Set the pictures aside and transcribe exactly the lines from the one containing "This document pairs" through the final line of the records.

[Scene photo sets with intrinsics]:
========
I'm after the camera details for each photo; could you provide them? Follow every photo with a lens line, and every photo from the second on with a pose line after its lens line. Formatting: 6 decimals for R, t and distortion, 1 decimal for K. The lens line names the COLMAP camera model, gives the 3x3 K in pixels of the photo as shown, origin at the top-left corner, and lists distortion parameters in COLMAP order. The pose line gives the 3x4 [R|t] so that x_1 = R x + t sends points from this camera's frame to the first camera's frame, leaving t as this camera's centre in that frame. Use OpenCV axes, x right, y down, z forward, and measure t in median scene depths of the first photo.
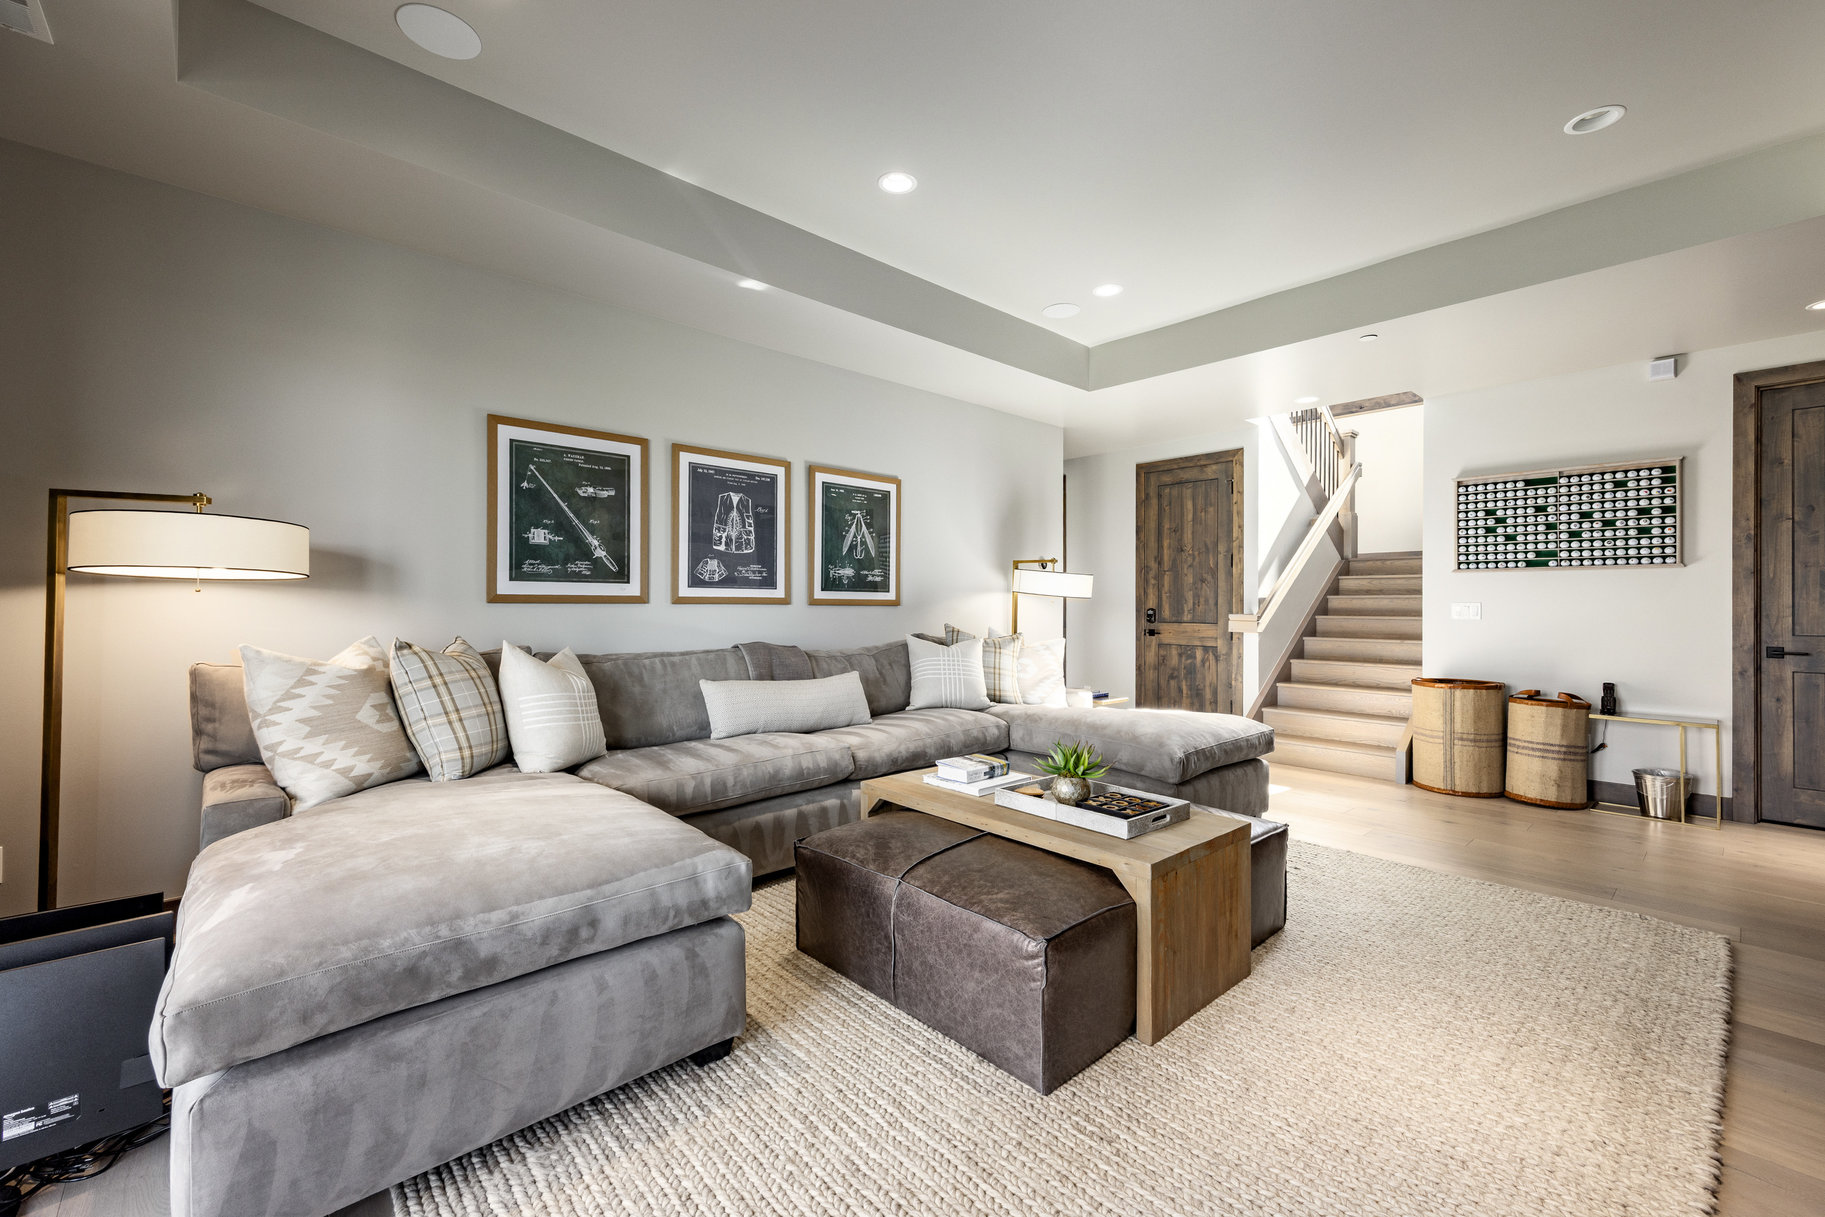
lens RADIAL K [[743.0, 0, 912.1], [0, 743.0, 612.3], [0, 0, 1]] dist [0.001443, 0.000046]
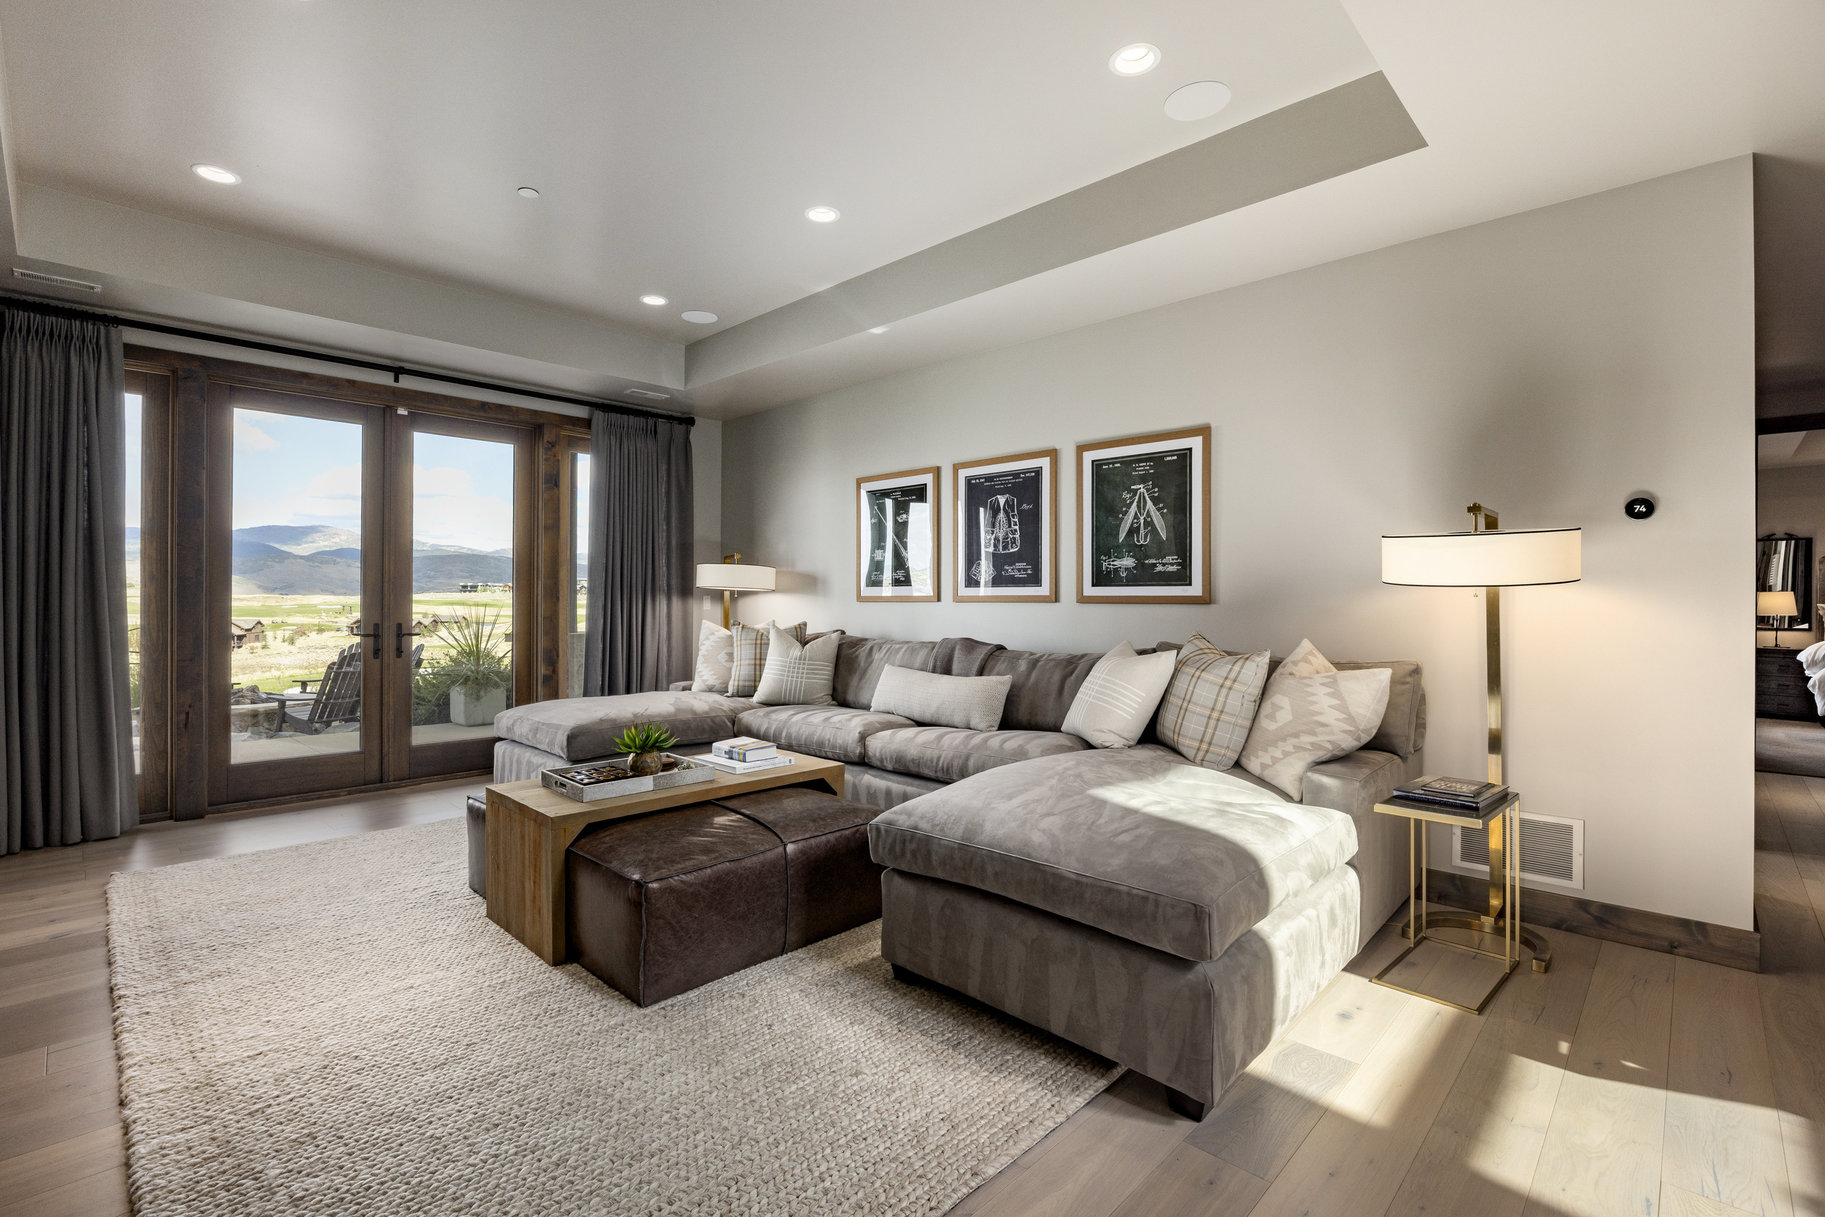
lens RADIAL K [[826.2, 0, 913.4], [0, 826.2, 600.2], [0, 0, 1]] dist [-0.002657, -0.000073]
pose [[0.072280, -0.008769, -0.997346, 0.817170], [-0.014780, 0.999842, -0.009862, -0.000706], [0.997275, 0.015454, 0.072139, 0.721540]]
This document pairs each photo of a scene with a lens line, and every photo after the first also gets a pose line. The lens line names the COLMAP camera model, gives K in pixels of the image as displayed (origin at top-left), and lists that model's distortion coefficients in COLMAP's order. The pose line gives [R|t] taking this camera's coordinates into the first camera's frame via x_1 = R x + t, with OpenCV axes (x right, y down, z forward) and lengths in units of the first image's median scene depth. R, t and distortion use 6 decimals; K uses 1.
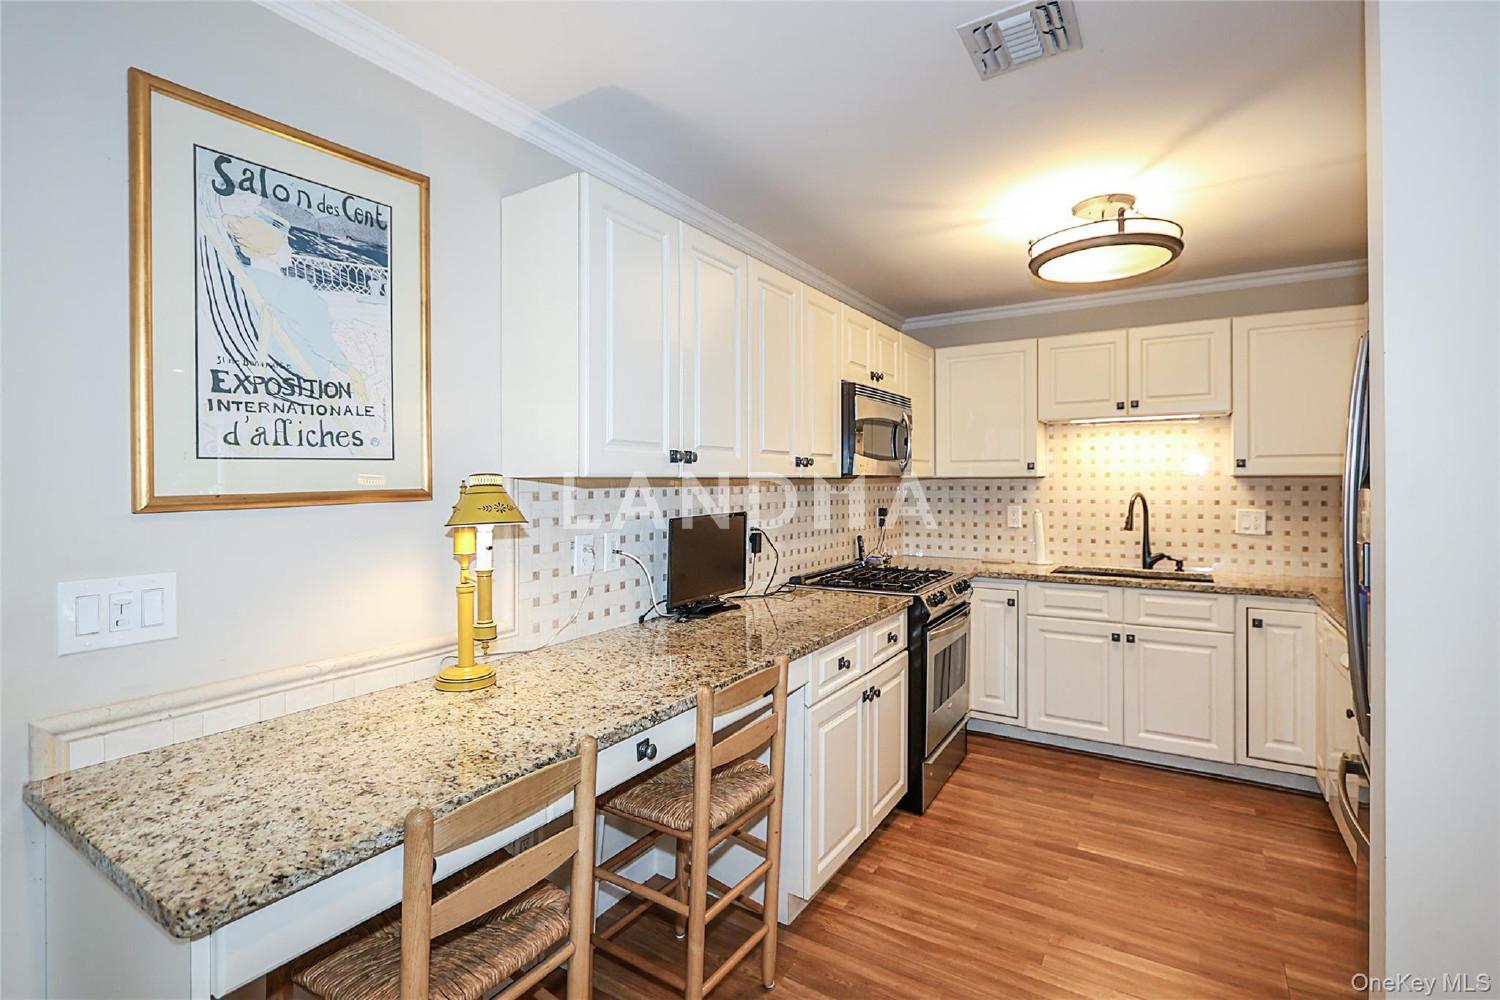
lens RADIAL K [[691.2, 0, 754.7], [0, 691.2, 485.4], [0, 0, 1]] dist [-0.011603, 0.000008]
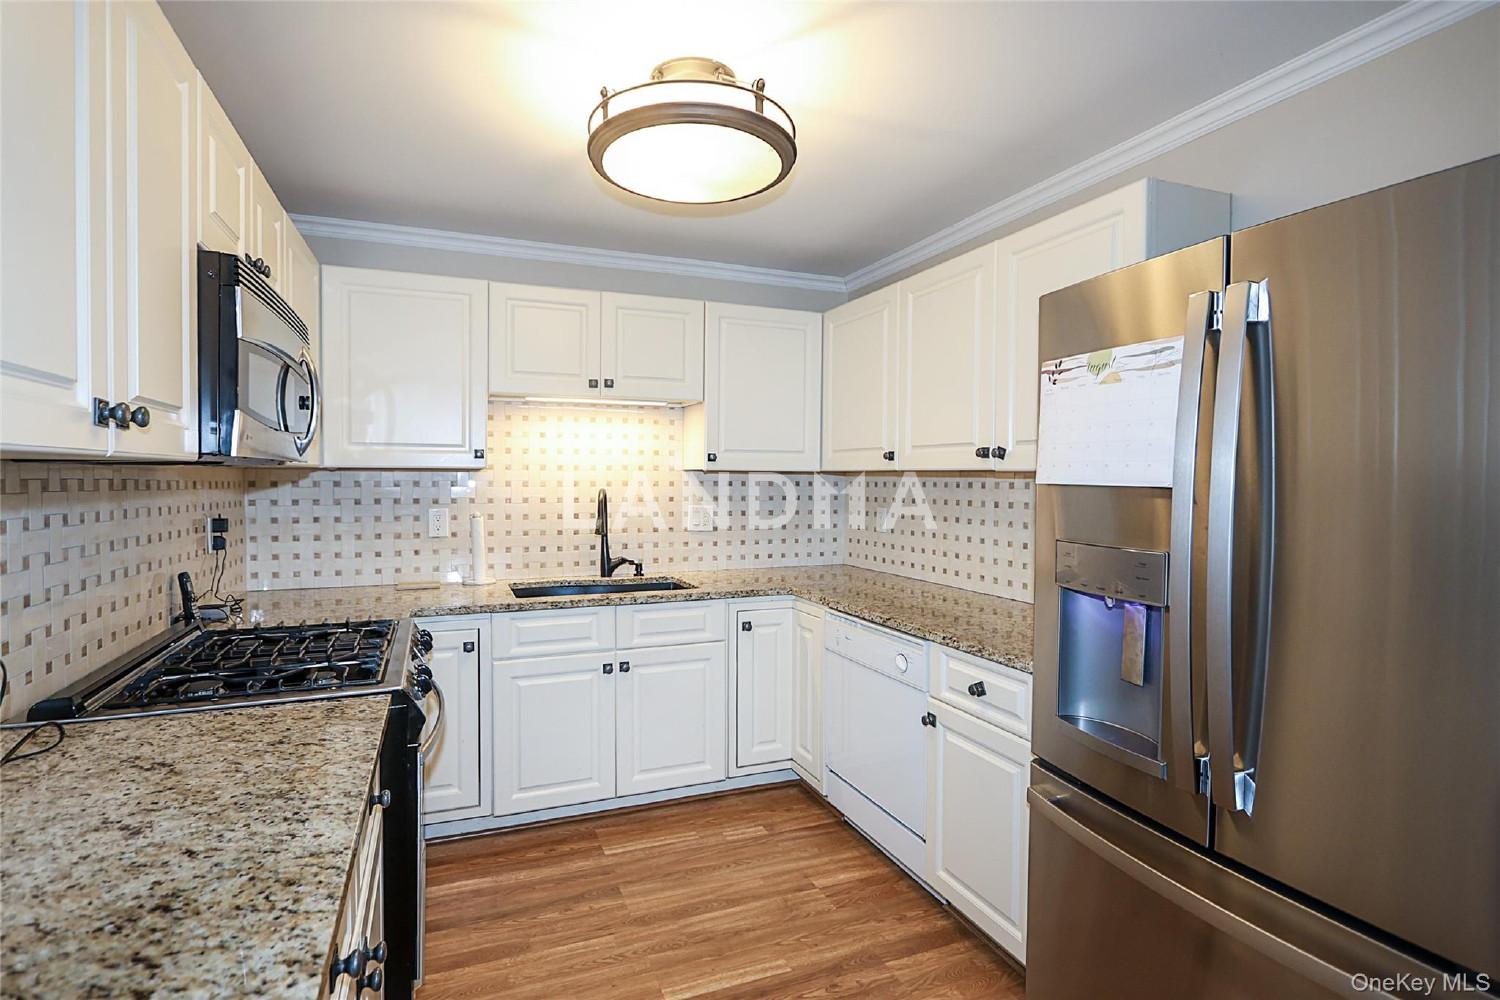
lens RADIAL K [[676.3, 0, 749.1], [0, 676.3, 496.2], [0, 0, 1]] dist [-0.010240, 0.000323]
pose [[0.581835, -0.015891, 0.813151, -0.018950], [-0.002664, 0.999766, 0.021444, 0.001042], [-0.813302, -0.014643, 0.581657, 0.371214]]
========
[Solution to this problem]:
This document pairs each photo of a scene with a lens line, and every photo after the first also gets a pose line. The lens line names the COLMAP camera model, gives K in pixels of the image as displayed (origin at top-left), and lists that model's distortion coefficients in COLMAP's order. The pose line gives [R|t] taking this camera's coordinates into the first camera's frame via x_1 = R x + t, with OpenCV axes (x right, y down, z forward) and lengths in units of the first image's median scene depth. R, t and distortion use 6 decimals; K uses 1.
lens RADIAL K [[691.2, 0, 754.7], [0, 691.2, 485.4], [0, 0, 1]] dist [-0.011603, 0.000008]
lens RADIAL K [[676.3, 0, 749.1], [0, 676.3, 496.2], [0, 0, 1]] dist [-0.010240, 0.000323]
pose [[0.581835, -0.015891, 0.813151, -0.018950], [-0.002664, 0.999766, 0.021444, 0.001042], [-0.813302, -0.014643, 0.581657, 0.371214]]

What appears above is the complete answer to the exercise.